EXCERPT –
--

A Process to Lead from a Topic and Readings to a First Draft

(1) What you see as the issue/question you’re exploring: I’m trying to come up with a definition of community that makes sense and that may be useful to help make priorities in their lives. I see a world in which technology is reducing the need to rely on place as the determiner of community, and I have problems with that.

(2) The position you take on that issue/question: So many of the technological advances over the last hundred years have been used to increase our ability to move across or communicate from every increasing distances. While all this has brought tremendous advantages, the result is that we have been cut off from a sense of place and community that we’re both connected to and responsible for. I’m arguing for a renewed commitment to place in our practice of participating in community.

--

EXERCISE DESCRIPTION – Translate this sentence from the excerpt on community into Spanish: "I’m arguing for a renewed commitment to place in our practice of participating in community."

--

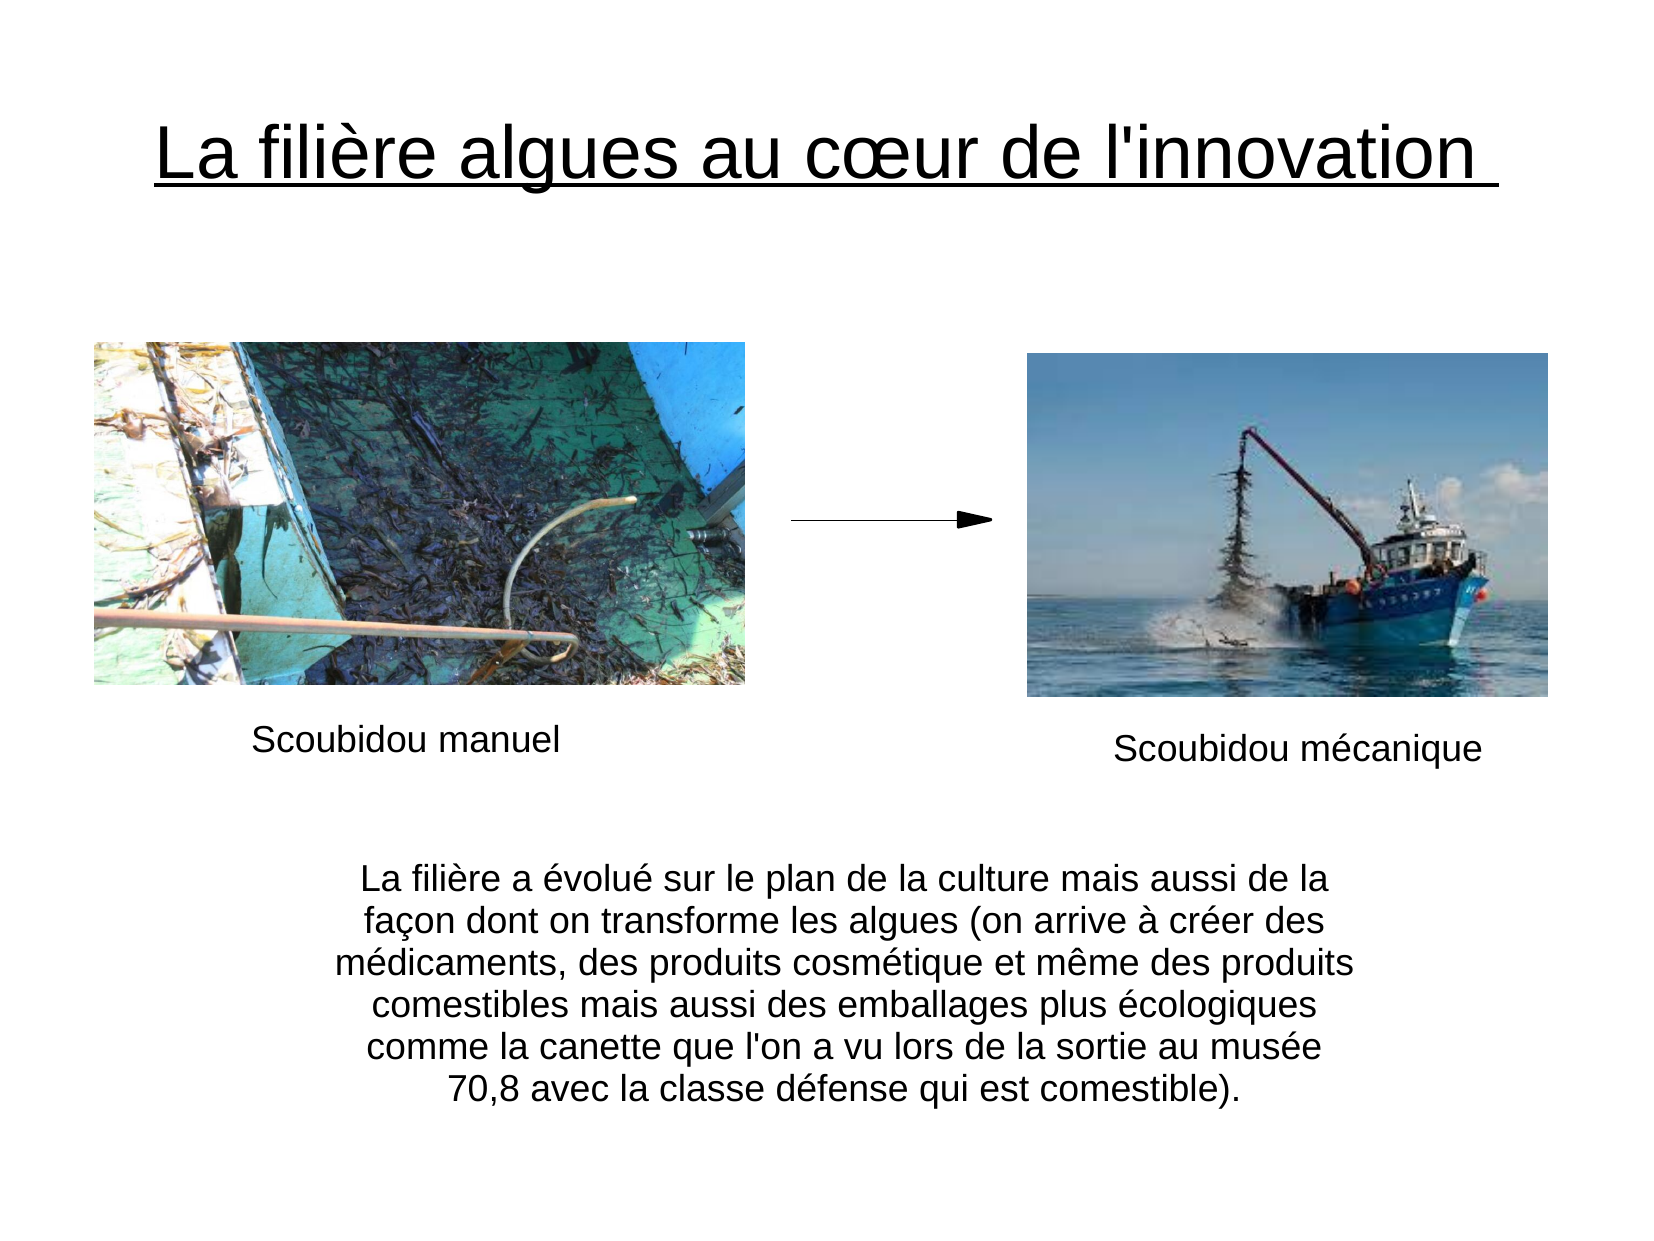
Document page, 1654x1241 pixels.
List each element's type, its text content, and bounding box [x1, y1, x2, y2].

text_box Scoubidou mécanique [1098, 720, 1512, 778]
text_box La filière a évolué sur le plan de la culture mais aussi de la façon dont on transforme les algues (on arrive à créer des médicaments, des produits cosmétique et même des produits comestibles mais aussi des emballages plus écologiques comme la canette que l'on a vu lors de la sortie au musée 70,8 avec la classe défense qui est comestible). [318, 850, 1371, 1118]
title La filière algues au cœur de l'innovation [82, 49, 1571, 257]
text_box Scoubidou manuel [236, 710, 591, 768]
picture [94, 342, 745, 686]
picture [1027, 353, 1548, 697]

--

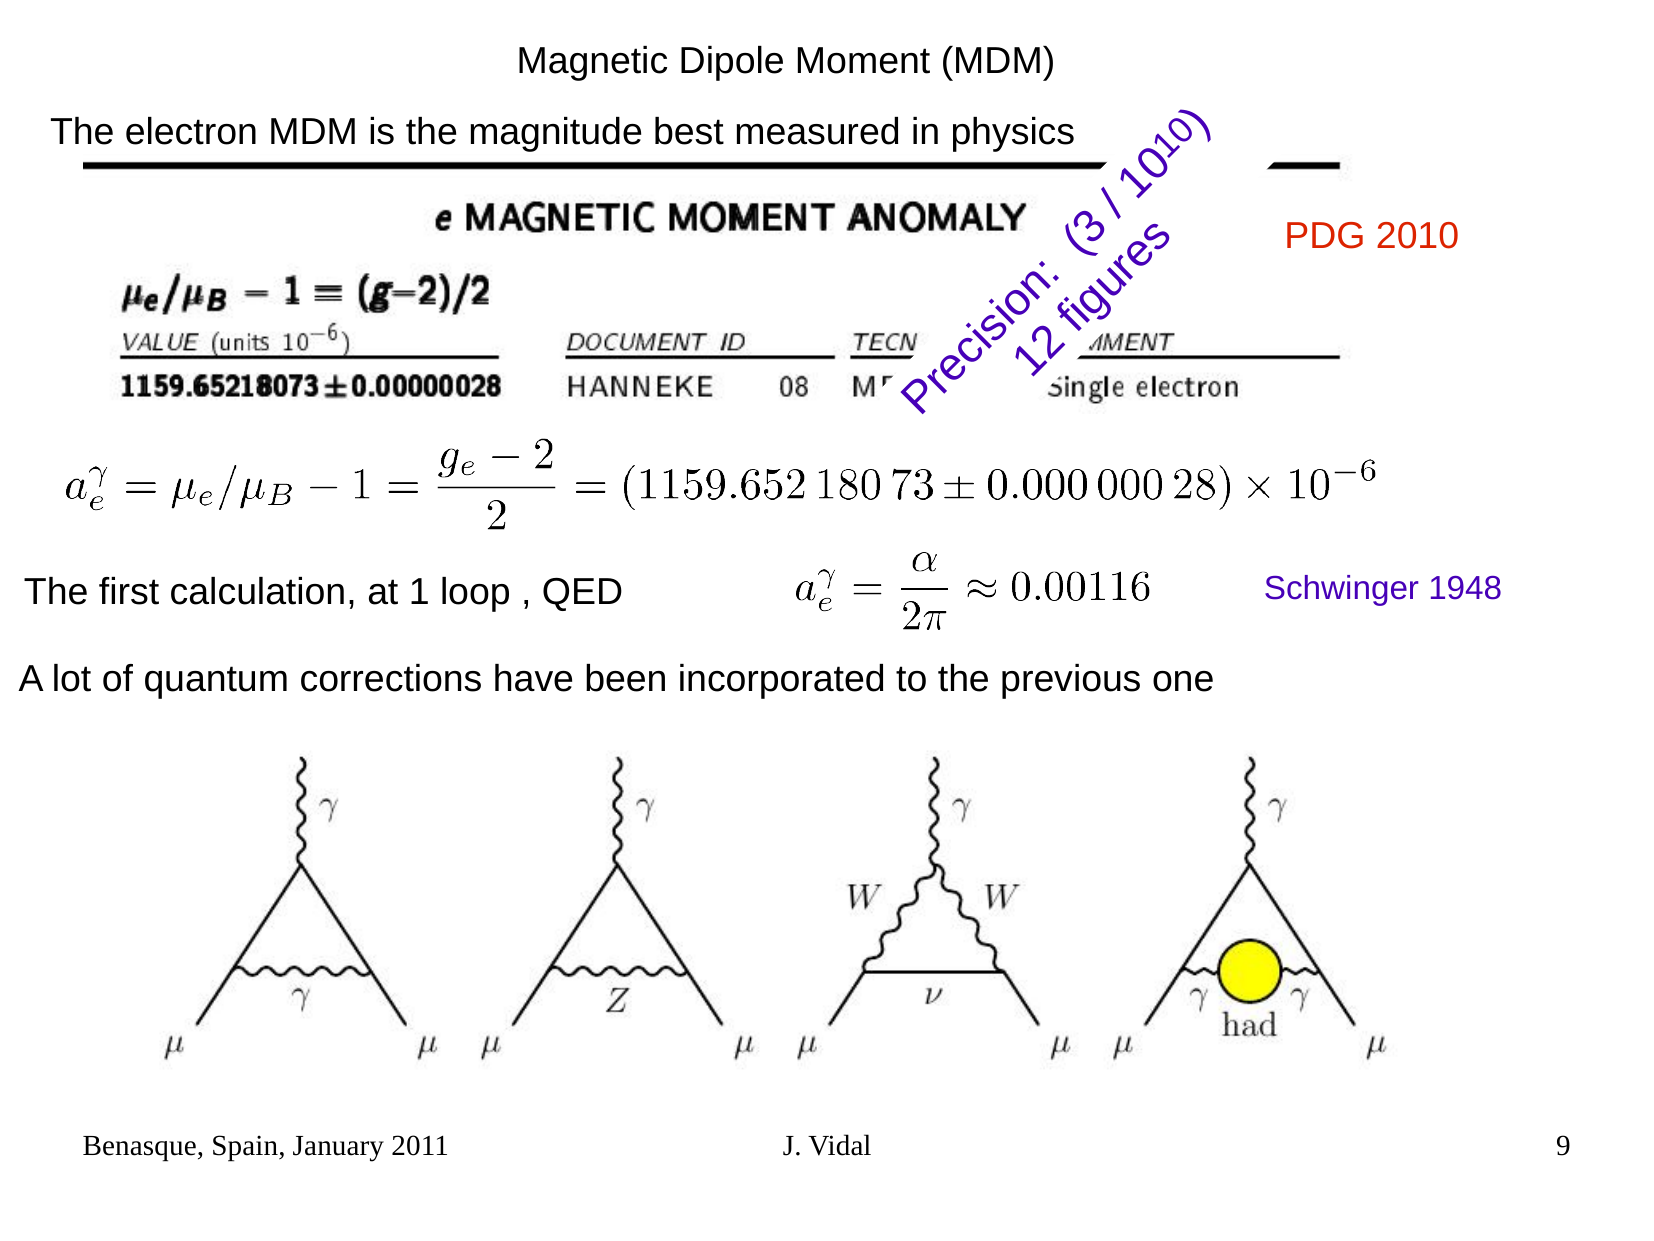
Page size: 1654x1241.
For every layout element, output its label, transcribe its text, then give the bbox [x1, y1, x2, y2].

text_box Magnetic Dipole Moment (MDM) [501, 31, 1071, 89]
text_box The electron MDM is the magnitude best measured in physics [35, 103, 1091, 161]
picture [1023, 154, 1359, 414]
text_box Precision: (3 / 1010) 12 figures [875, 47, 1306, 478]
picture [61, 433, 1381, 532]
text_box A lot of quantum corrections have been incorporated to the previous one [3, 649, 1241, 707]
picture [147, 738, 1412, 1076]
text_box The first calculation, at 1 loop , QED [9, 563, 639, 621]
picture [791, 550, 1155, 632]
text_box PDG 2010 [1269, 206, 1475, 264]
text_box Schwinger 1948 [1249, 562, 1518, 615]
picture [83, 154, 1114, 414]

--

THE COMPLETED TASK – Defiendo un compromiso renovado con el lugar en nuestra práctica de participar en la comunidad.